Наступило утро, и Маттиас с Анной, взявшись за руки, пошли в школу. Путь туда был не близкий — в ту пору никто не заботился, далеко ли, близко ли в школу идти. Маттиас и Анна мерзли на холодном ветру, да так, что пальцы сводило, а кончик носа краснел.

— Ой, до чего у тебя нос красный, Маттиас! — закричала Анна. — Повезло тебе, сейчас ты не такой серый, как мыши-полевки со скотного двора!

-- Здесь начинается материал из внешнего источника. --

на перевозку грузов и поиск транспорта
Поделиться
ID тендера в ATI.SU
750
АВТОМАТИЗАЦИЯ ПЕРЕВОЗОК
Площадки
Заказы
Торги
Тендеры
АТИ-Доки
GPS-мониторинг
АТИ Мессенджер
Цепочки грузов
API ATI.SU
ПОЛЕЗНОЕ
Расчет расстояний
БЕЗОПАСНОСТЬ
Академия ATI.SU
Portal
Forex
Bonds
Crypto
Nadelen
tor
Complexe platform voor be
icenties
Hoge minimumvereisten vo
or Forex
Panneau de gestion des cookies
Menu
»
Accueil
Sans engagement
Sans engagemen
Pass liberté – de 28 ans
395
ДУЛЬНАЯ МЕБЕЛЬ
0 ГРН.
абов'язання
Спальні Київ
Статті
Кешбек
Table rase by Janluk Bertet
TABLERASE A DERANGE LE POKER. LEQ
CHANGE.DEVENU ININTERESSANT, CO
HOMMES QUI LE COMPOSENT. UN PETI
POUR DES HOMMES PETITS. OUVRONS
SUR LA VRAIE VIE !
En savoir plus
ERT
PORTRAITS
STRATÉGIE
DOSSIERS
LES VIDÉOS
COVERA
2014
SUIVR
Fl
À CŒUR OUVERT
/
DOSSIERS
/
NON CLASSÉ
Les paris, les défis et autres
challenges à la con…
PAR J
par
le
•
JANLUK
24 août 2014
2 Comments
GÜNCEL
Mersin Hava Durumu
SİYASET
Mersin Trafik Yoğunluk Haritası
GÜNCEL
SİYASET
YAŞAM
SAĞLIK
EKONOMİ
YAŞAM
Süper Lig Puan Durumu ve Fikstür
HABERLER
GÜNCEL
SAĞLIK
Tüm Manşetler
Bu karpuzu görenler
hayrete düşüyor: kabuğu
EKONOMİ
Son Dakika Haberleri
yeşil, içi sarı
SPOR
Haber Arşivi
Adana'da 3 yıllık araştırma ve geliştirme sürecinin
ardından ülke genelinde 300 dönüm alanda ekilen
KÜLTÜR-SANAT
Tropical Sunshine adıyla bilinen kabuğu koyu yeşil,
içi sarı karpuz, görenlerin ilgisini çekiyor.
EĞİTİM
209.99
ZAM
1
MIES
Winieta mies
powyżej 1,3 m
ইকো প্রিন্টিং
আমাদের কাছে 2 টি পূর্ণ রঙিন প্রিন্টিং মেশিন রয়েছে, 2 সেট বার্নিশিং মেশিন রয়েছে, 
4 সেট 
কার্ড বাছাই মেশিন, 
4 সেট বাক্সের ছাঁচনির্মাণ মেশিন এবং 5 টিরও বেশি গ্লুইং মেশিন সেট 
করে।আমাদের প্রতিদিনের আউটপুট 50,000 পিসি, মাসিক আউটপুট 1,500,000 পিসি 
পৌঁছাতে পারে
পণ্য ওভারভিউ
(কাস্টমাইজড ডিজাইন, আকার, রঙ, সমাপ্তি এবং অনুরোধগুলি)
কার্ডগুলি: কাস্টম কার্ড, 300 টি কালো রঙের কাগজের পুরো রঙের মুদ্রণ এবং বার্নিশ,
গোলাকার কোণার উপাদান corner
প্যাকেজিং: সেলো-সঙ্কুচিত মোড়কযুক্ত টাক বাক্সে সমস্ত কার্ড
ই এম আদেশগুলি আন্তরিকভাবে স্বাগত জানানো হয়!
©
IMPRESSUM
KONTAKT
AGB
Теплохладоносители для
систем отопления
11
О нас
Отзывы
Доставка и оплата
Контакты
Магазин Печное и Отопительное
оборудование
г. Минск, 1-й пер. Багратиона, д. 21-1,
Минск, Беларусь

Маттиас с Анной и вправду были как мыши-полевки: болезненно-серые лица, ветхая одежда — серый платок на плечах у Анны и серая старая сермяжная куртка у Маттиаса, что ему от хозяина Торфяного Болота досталась.

Но теперь они шли в школу, а уж там, наверно, ничего печального, ничего серого не будет, думала Анна, там, наверно, все яркое, алое. И наверняка их ожидают одни сплошные радости с утра до вечера! Ничего, что они с Маттиасом бредут по лесной дороге, словно две маленькие мыши-полевки, и так жестоко мерзнут в зимнюю стужу! Это вовсе не страшно!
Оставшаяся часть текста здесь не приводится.